Here and there, you’ll find a crack in the foundation, an oversight on my part: something I said I’d come back to later. Sometimes a leak will spring: usually something as minor as a dripping faucet, rarely a ruptured pipe.

Some days, I don’t notice the small imperfections awaiting my attention. I revel in the sturdiness of the frame around me: captivated by the exquisite architecture. I sit, contentedly, admiring the décor: the colors, the art. Some days, the flaws add character and charm; some days I love the quirks.

Yet, some days, I cannot stand seeing the places where the paint has chipped away, the scuffs and scratches on the floor from all the pacing and worry. Some days, the basement floods, the power goes out, and there’s a storm raging outside. On these days, it’s tempting to just take a sledgehammer to the walls and start over, rebuilding from the ground up.

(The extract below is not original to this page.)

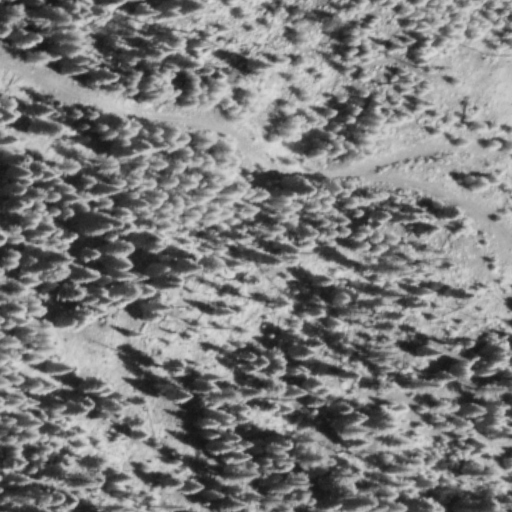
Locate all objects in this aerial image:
road: (257, 151)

But I’d lose all the integrity and stability that I worked so hard to attain. All the memories and nostalgia would end up fading like the early morning fog.

The content days out number the overwhelming ones; it isn’t worth it to sacrifice all the work and effort just to pursue the idea of perfection. Many things appear perfect from the outside. I may even appear perfect to someone looking from afar.

Just because you can’t see the cracks or don’t notice them doesn’t mean that they don’t exist. Someday, soon perhaps, I will find the time to finish repairing what I started. Before everything crumbles again.